### Data shown
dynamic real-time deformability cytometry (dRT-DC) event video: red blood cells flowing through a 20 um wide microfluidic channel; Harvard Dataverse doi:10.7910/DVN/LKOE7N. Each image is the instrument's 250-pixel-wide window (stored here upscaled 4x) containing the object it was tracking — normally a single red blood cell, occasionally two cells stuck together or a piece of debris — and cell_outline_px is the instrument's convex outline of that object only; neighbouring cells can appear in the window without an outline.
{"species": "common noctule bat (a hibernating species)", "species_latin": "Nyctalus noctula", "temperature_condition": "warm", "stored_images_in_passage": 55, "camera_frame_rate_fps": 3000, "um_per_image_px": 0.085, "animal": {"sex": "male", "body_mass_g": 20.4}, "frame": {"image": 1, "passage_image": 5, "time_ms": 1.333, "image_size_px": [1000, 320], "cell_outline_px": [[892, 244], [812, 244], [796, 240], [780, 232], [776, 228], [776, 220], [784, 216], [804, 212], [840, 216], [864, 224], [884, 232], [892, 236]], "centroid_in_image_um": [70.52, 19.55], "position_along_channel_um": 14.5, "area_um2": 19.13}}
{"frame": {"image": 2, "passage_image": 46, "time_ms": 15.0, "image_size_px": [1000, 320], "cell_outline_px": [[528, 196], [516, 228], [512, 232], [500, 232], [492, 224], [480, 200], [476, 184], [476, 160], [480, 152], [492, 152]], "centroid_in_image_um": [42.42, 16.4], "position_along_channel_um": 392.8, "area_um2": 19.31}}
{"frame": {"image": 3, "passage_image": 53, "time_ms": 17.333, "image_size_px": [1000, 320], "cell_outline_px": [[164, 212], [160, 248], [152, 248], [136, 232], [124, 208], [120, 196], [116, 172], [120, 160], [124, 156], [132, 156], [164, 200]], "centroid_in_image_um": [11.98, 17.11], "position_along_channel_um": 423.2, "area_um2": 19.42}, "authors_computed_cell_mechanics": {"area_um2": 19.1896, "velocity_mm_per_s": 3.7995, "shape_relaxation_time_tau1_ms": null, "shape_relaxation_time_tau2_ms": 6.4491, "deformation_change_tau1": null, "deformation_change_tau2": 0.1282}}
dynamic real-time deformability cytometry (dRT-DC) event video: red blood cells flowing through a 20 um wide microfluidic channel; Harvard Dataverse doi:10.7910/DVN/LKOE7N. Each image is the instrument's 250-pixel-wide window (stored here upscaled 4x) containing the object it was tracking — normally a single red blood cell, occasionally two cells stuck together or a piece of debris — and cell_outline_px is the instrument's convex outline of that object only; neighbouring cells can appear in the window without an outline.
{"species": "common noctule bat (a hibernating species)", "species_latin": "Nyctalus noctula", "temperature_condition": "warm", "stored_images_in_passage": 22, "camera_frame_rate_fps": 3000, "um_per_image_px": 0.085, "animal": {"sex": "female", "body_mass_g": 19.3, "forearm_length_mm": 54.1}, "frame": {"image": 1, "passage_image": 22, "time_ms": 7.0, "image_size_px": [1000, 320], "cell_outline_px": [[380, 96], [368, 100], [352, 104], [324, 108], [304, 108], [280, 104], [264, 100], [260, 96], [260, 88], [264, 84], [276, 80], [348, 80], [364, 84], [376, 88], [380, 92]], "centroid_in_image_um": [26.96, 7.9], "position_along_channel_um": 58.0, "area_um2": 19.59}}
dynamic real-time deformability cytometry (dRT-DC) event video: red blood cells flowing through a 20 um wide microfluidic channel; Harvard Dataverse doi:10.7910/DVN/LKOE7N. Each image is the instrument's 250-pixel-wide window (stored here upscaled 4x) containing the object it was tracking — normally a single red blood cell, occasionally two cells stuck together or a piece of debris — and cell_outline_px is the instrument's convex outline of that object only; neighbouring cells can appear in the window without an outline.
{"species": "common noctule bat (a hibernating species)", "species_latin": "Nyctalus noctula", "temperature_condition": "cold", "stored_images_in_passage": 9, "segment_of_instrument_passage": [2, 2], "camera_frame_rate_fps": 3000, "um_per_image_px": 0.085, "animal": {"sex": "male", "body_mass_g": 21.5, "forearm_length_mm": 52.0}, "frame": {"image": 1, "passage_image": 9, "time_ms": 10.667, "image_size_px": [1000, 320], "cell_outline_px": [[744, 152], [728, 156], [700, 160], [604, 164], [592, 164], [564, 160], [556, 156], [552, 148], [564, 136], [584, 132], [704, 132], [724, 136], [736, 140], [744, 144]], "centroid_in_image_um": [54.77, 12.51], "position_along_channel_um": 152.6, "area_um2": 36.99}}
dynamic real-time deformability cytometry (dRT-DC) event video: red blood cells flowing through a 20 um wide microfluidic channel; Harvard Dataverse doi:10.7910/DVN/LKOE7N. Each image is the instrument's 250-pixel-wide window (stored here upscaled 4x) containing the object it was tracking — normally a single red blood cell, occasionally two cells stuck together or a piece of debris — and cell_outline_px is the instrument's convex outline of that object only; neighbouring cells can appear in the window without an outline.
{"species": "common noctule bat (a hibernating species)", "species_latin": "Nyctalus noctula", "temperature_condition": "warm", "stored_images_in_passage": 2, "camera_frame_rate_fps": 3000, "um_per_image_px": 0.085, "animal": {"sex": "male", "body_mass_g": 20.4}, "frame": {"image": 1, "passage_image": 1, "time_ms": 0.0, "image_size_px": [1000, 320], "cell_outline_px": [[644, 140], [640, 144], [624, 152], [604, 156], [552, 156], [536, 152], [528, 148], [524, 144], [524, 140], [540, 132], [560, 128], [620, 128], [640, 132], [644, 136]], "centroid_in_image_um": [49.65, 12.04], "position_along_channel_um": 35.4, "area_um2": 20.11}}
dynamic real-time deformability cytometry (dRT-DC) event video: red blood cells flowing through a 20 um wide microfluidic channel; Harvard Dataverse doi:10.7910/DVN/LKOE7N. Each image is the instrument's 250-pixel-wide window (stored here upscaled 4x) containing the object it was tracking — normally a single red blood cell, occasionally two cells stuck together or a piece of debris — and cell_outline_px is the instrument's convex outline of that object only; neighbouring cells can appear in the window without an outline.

### Goal of the exercise
Reproduce every line of the data verbatim.

### Exercise output
dynamic real-time deformability cytometry (dRT-DC) event video: red blood cells flowing through a 20 um wide microfluidic channel; Harvard Dataverse doi:10.7910/DVN/LKOE7N. Each image is the instrument's 250-pixel-wide window (stored here upscaled 4x) containing the object it was tracking — normally a single red blood cell, occasionally two cells stuck together or a piece of debris — and cell_outline_px is the instrument's convex outline of that object only; neighbouring cells can appear in the window without an outline.
{"species": "common noctule bat (a hibernating species)", "species_latin": "Nyctalus noctula", "temperature_condition": "warm", "stored_images_in_passage": 55, "camera_frame_rate_fps": 3000, "um_per_image_px": 0.085, "animal": {"sex": "male", "body_mass_g": 20.4}, "frame": {"image": 1, "passage_image": 5, "time_ms": 1.333, "image_size_px": [1000, 320], "cell_outline_px": [[892, 244], [812, 244], [796, 240], [780, 232], [776, 228], [776, 220], [784, 216], [804, 212], [840, 216], [864, 224], [884, 232], [892, 236]], "centroid_in_image_um": [70.52, 19.55], "position_along_channel_um": 14.5, "area_um2": 19.13}}
{"frame": {"image": 2, "passage_image": 46, "time_ms": 15.0, "image_size_px": [1000, 320], "cell_outline_px": [[528, 196], [516, 228], [512, 232], [500, 232], [492, 224], [480, 200], [476, 184], [476, 160], [480, 152], [492, 152]], "centroid_in_image_um": [42.42, 16.4], "position_along_channel_um": 392.8, "area_um2": 19.31}}
{"frame": {"image": 3, "passage_image": 53, "time_ms": 17.333, "image_size_px": [1000, 320], "cell_outline_px": [[164, 212], [160, 248], [152, 248], [136, 232], [124, 208], [120, 196], [116, 172], [120, 160], [124, 156], [132, 156], [164, 200]], "centroid_in_image_um": [11.98, 17.11], "position_along_channel_um": 423.2, "area_um2": 19.42}, "authors_computed_cell_mechanics": {"area_um2": 19.1896, "velocity_mm_per_s": 3.7995, "shape_relaxation_time_tau1_ms": null, "shape_relaxation_time_tau2_ms": 6.4491, "deformation_change_tau1": null, "deformation_change_tau2": 0.1282}}
dynamic real-time deformability cytometry (dRT-DC) event video: red blood cells flowing through a 20 um wide microfluidic channel; Harvard Dataverse doi:10.7910/DVN/LKOE7N. Each image is the instrument's 250-pixel-wide window (stored here upscaled 4x) containing the object it was tracking — normally a single red blood cell, occasionally two cells stuck together or a piece of debris — and cell_outline_px is the instrument's convex outline of that object only; neighbouring cells can appear in the window without an outline.
{"species": "common noctule bat (a hibernating species)", "species_latin": "Nyctalus noctula", "temperature_condition": "warm", "stored_images_in_passage": 22, "camera_frame_rate_fps": 3000, "um_per_image_px": 0.085, "animal": {"sex": "female", "body_mass_g": 19.3, "forearm_length_mm": 54.1}, "frame": {"image": 1, "passage_image": 22, "time_ms": 7.0, "image_size_px": [1000, 320], "cell_outline_px": [[380, 96], [368, 100], [352, 104], [324, 108], [304, 108], [280, 104], [264, 100], [260, 96], [260, 88], [264, 84], [276, 80], [348, 80], [364, 84], [376, 88], [380, 92]], "centroid_in_image_um": [26.96, 7.9], "position_along_channel_um": 58.0, "area_um2": 19.59}}
dynamic real-time deformability cytometry (dRT-DC) event video: red blood cells flowing through a 20 um wide microfluidic channel; Harvard Dataverse doi:10.7910/DVN/LKOE7N. Each image is the instrument's 250-pixel-wide window (stored here upscaled 4x) containing the object it was tracking — normally a single red blood cell, occasionally two cells stuck together or a piece of debris — and cell_outline_px is the instrument's convex outline of that object only; neighbouring cells can appear in the window without an outline.
{"species": "common noctule bat (a hibernating species)", "species_latin": "Nyctalus noctula", "temperature_condition": "cold", "stored_images_in_passage": 9, "segment_of_instrument_passage": [2, 2], "camera_frame_rate_fps": 3000, "um_per_image_px": 0.085, "animal": {"sex": "male", "body_mass_g": 21.5, "forearm_length_mm": 52.0}, "frame": {"image": 1, "passage_image": 9, "time_ms": 10.667, "image_size_px": [1000, 320], "cell_outline_px": [[744, 152], [728, 156], [700, 160], [604, 164], [592, 164], [564, 160], [556, 156], [552, 148], [564, 136], [584, 132], [704, 132], [724, 136], [736, 140], [744, 144]], "centroid_in_image_um": [54.77, 12.51], "position_along_channel_um": 152.6, "area_um2": 36.99}}
dynamic real-time deformability cytometry (dRT-DC) event video: red blood cells flowing through a 20 um wide microfluidic channel; Harvard Dataverse doi:10.7910/DVN/LKOE7N. Each image is the instrument's 250-pixel-wide window (stored here upscaled 4x) containing the object it was tracking — normally a single red blood cell, occasionally two cells stuck together or a piece of debris — and cell_outline_px is the instrument's convex outline of that object only; neighbouring cells can appear in the window without an outline.
{"species": "common noctule bat (a hibernating species)", "species_latin": "Nyctalus noctula", "temperature_condition": "warm", "stored_images_in_passage": 2, "camera_frame_rate_fps": 3000, "um_per_image_px": 0.085, "animal": {"sex": "male", "body_mass_g": 20.4}, "frame": {"image": 1, "passage_image": 1, "time_ms": 0.0, "image_size_px": [1000, 320], "cell_outline_px": [[644, 140], [640, 144], [624, 152], [604, 156], [552, 156], [536, 152], [528, 148], [524, 144], [524, 140], [540, 132], [560, 128], [620, 128], [640, 132], [644, 136]], "centroid_in_image_um": [49.65, 12.04], "position_along_channel_um": 35.4, "area_um2": 20.11}}
dynamic real-time deformability cytometry (dRT-DC) event video: red blood cells flowing through a 20 um wide microfluidic channel; Harvard Dataverse doi:10.7910/DVN/LKOE7N. Each image is the instrument's 250-pixel-wide window (stored here upscaled 4x) containing the object it was tracking — normally a single red blood cell, occasionally two cells stuck together or a piece of debris — and cell_outline_px is the instrument's convex outline of that object only; neighbouring cells can appear in the window without an outline.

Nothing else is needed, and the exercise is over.